— Не думаю. Я… не уверена.
— Почему? — Сидя на кровати, он натягивает мокасины.
— Потому что я… — Я смотрю на Уильяма. — Я не знаю… их.
— Ну же, детка, это отговорка, — иронизирует он. — Это же ты, по-моему, говорила, что к чужим легко проникаться.
— Нет, — отвечаю я. — Это ты, и это касалось ебли.
— Ну, поскольку ты больше ни к кому ничего не питаешь, ты и не ебешься. Полагаю, тут мы единодушны. — Он затягивает галстук.
— Меня трясет. — Последнее Уильямово замечание пугает меня — может, я пропустила фразу, часть фразы?
— Боже ты мой, надо двинуться, — говорит он. — Возьми, пожалуйста, шприц. Инсулин там где-то. — Он машет рукой, снимает пиджак, расстегивает рубашку.
Я наполняю пластиковый шприц инсулином, и приходится отгонять искушение пустить воздух, вонзить в вену, глядеть, как искажается его лицо, как рушится на пол тело. Уильям закатывает рукав до плеча. Я втыкаю иглу и говорю:
— Говнюк. — А Уильям смотрит в пол и отвечает:
— Не хочу больше разговаривать. — Мы одеваемся в тишине и уезжаем на прием.
А на Сансете — Уильям за рулем, коленями сжимает бокал с водкой, люк открыт, дует теплый ветер, вдалеке садится рыжее солнце — я касаюсь его руки на руле, и он убирает руку, чтобы поднести бокал ко рту. Я отворачиваюсь, а мы проезжаем Вествуд, и высоко наверху мелькает квартира Мартина.
Мы проезжаем по холмам, находим дом, Уильям сдает машину лакею, и перед центральным входом, где за канатами толпятся фотографы, Уильям велит мне улыбаться.
— Улыбайся, — шипит он. — Попробуй хотя бы.
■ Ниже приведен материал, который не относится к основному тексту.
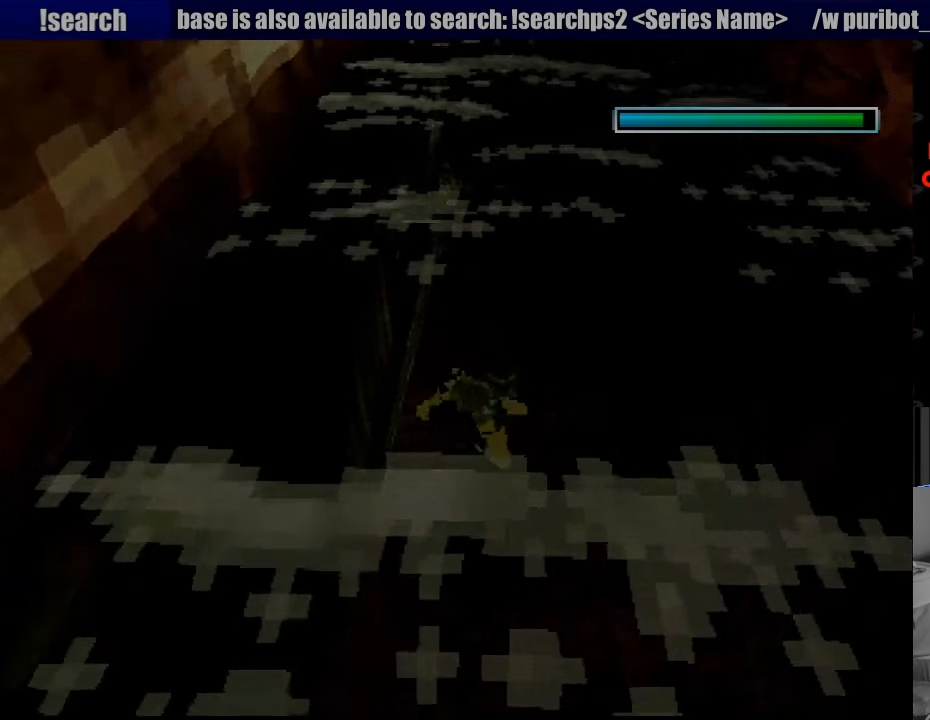
{"buttons": ["SQUARE"], "events": [[167, "DPAD_DOWN", "down"], [500, "DPAD_DOWN", "up"]]}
Мне не нужна еще одна фотография, как та в «Голливуд-Репортере». Последняя. Ты там куда-то таращишься и лицо у тебя кретинское.
— Уильям, я устала. Я устала от тебя. Я устала от этих приемов. Устала.
— У тебя такой тон — я почти поверил. — Он жестко берет меня под руку. — Просто улыбайся, о'кей? Пройдем фотографов, а потом мне похуй, что ты будешь делать.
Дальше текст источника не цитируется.